REQUIREMENT — Omit the images and reproduce the rest of the entries exactly.

[Start of Attachment]

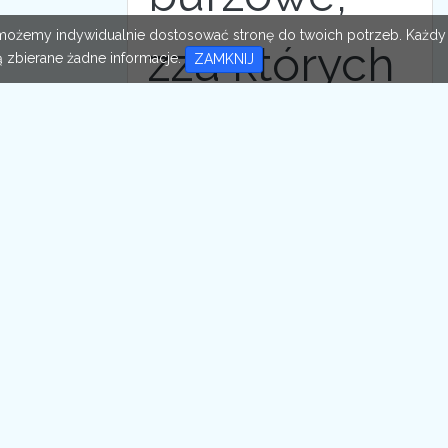
im możemy indywidualnie dostosować stronę do twoich potrzeb. Każdy
zza których
 zbierane żadne informacje.
ZAMKNIJ
wygląda
słońce.
18
Wieruszów
Podzamcze
tory
kolej
wieża-ciśnień
burza
słońce
trawa
krzaki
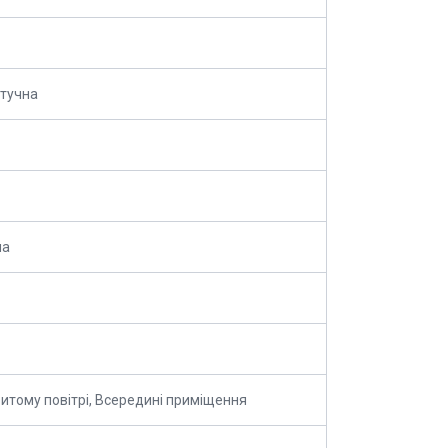
тучна
на
ритому повітрі, Всередині приміщення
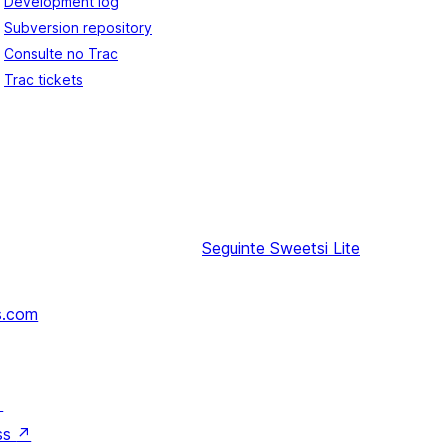
Development log
Subversion repository
Consulte no Trac
Trac tickets
Seguinte
Sweetsi Lite
s.com
↗
ss
↗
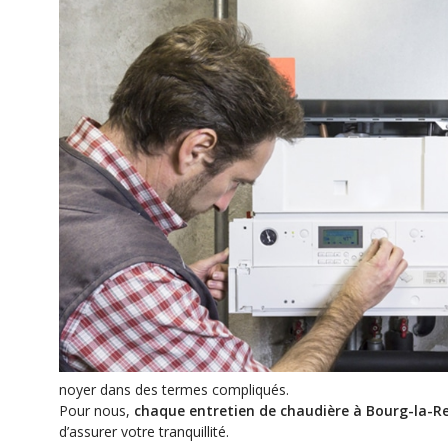
noyer dans des termes compliqués.
Pour nous,
chaque entretien de chaudière à Bourg-la-R
d’assurer votre tranquillité.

[End of Attachment]

WRITTEN ANSWER —
im możemy indywidualnie dostosować stronę do twoich potrzeb. Każdy
zza których
 zbierane żadne informacje.
ZAMKNIJ
wygląda
słońce.
18
Wieruszów
Podzamcze
tory
kolej
wieża-ciśnień
burza
słońce
trawa
krzaki
тучна
на
ритому повітрі, Всередині приміщення
Development log
Subversion repository
Consulte no Trac
Trac tickets
Seguinte
Sweetsi Lite
s.com
↗
ss
↗
noyer dans des termes compliqués.
Pour nous,
chaque entretien de chaudière à Bourg-la-R
d’assurer votre tranquillité.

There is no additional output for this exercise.